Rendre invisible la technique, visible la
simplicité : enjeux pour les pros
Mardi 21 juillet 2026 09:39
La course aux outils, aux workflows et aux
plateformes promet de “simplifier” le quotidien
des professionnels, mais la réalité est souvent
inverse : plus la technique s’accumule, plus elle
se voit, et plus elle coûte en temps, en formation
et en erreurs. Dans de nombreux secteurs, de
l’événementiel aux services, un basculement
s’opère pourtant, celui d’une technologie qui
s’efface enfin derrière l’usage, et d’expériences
********
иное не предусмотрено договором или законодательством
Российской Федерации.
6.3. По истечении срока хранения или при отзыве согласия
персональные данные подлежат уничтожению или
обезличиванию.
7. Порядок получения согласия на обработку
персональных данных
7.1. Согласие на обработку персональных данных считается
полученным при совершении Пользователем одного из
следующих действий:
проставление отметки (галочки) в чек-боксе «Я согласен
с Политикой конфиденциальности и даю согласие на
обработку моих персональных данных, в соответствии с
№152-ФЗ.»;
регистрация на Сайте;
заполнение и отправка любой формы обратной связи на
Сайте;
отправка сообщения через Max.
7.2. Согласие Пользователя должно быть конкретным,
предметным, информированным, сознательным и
********
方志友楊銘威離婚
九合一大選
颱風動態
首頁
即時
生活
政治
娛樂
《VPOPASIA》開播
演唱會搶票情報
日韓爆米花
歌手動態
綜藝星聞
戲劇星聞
********
Show each line in the material above that includes the word "plus", copying the whole line.

* _SOLUTION FOR THIS PROBLEM_
inverse : plus la technique s’accumule, plus elle
se voit, et plus elle coûte en temps, en formation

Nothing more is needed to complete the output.